I wonder how many Wikipedia readers still use a mouse.  



On Fri, Nov 9, 2018 at 8:54 AM Aaron Halfaker <ahalfaker@wikimedia.org> wrote:
See also: Chen, M. C., Anderson, J. R., & Sohn, M. H. (2001, March). What can a mouse cursor tell us more?: correlation of eye/mouse movements on web browsing. In CHI'01 extended abstracts on Human factors in computing systems (pp. 281-282). ACM.   (I can provide the PDF on request -- too big to attach)

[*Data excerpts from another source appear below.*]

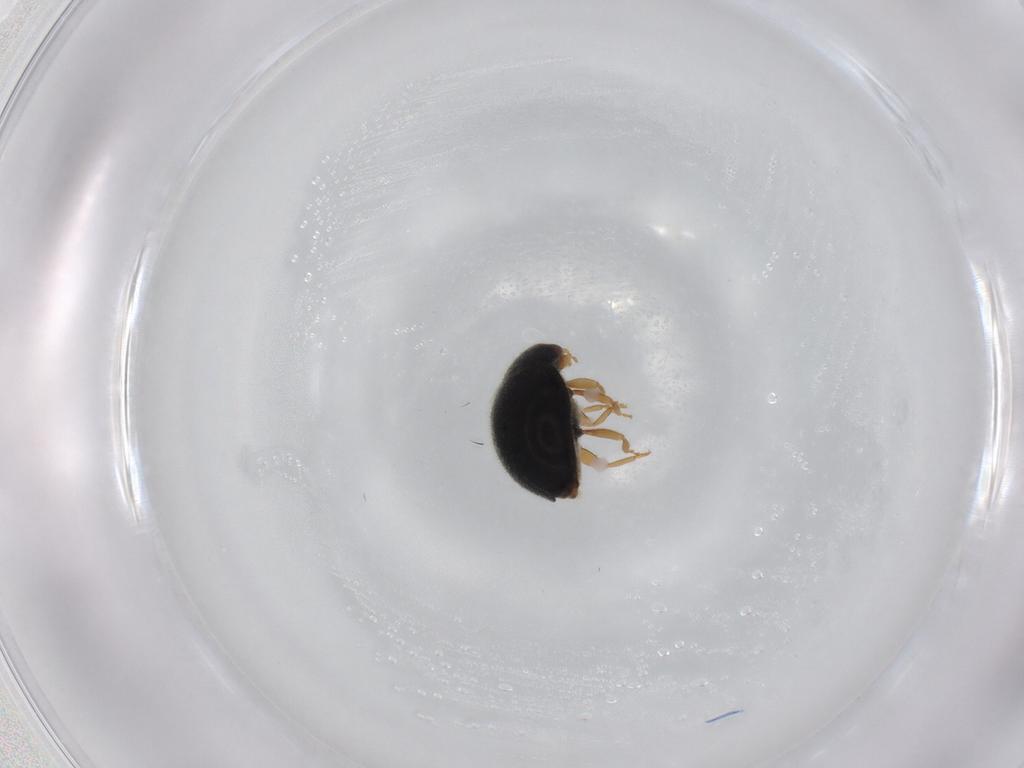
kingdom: Animalia
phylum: Arthropoda
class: Insecta
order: Coleoptera
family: Coccinellidae
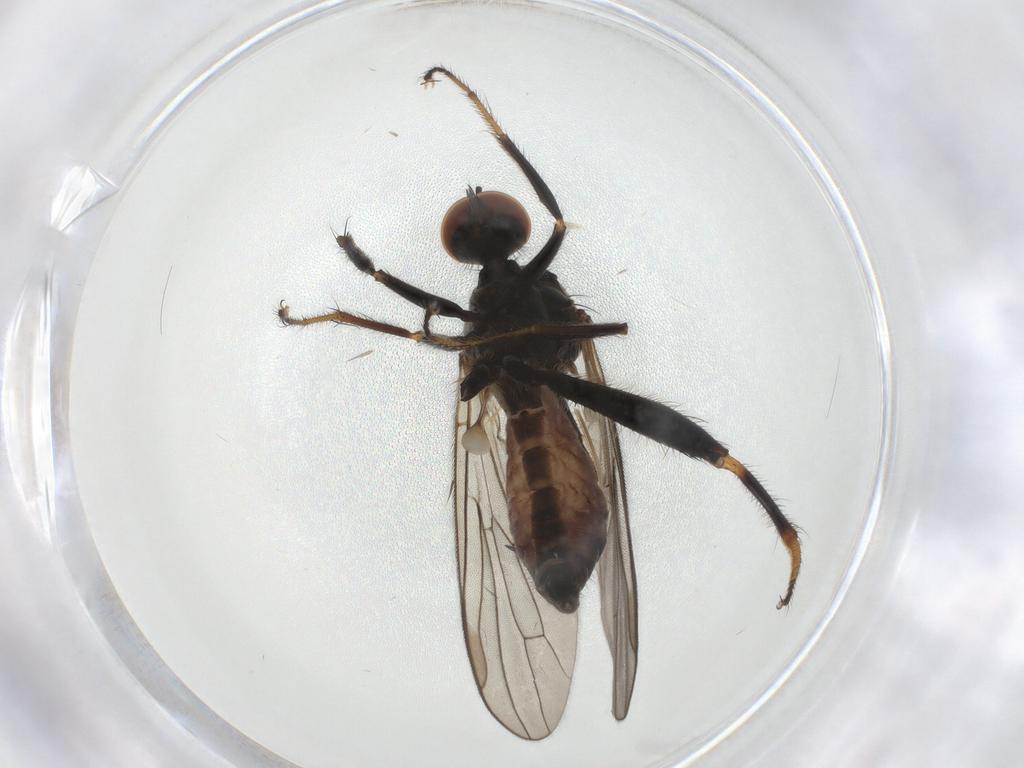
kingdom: Animalia
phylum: Arthropoda
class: Insecta
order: Diptera
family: Hybotidae
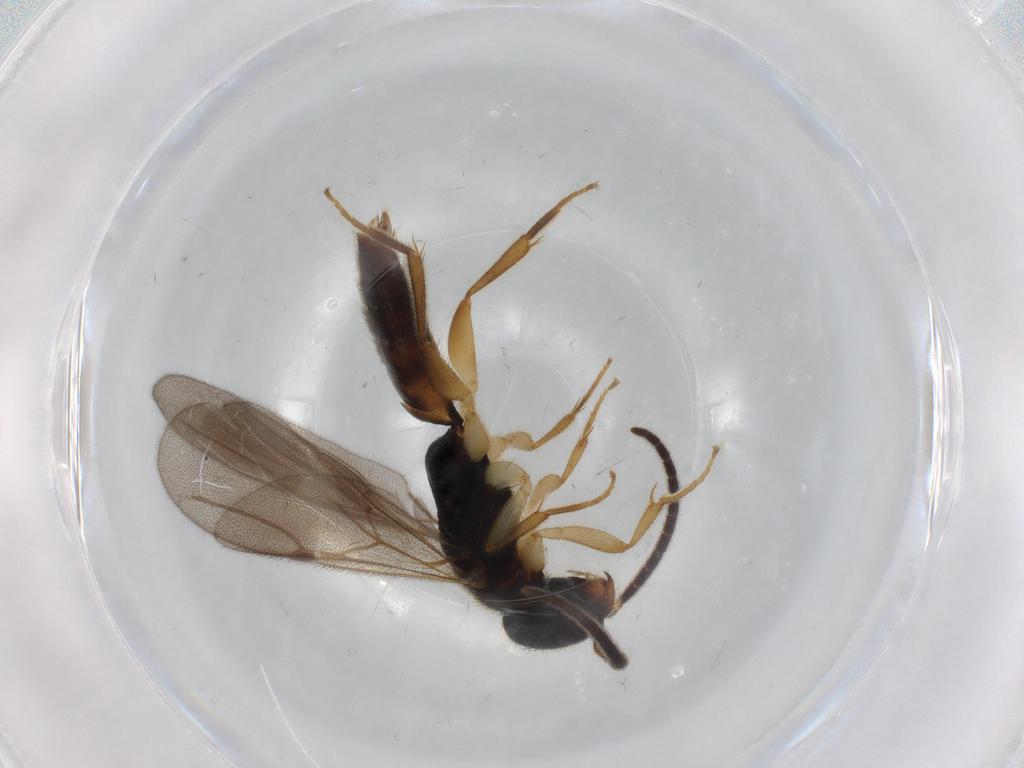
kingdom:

Kim, N. W., Bylinskii, Z., Borkin, M. A., Gajos, K. Z., Oliva, A., Durand, F., & Pfister, H. (2017). BubbleView: an interface for crowdsourcing image importance maps and tracking visual attention. ACM Transactions on Computer-Human Interaction (TOCHI), 24(5), 36. https://arxiv.org/pdf/1702.05150 

I don't know how readily available mouse-based attention tracking solutions are.  But from the literature, it seems like there are good options for understanding attention through purely software means. 

-Aaron

 
On Fri, Nov 9, 2018 at 11:24 AM Tilman Bayer <tbayer@wikimedia.org> wrote:

On Fri, Nov 9, 2018 at 3:38 AM, Gilles Dubuc <gilles@wikimedia.org> wrote:
I've just discovered and received today an amazing piece of hardware that a lot of you might find useful. It's called the Tobii Eye Tracker 4C, which can be used with the Tobii Pro Sprint hosted service.


This could allow us to do lab user testing where we record gaze cheaply and very easily.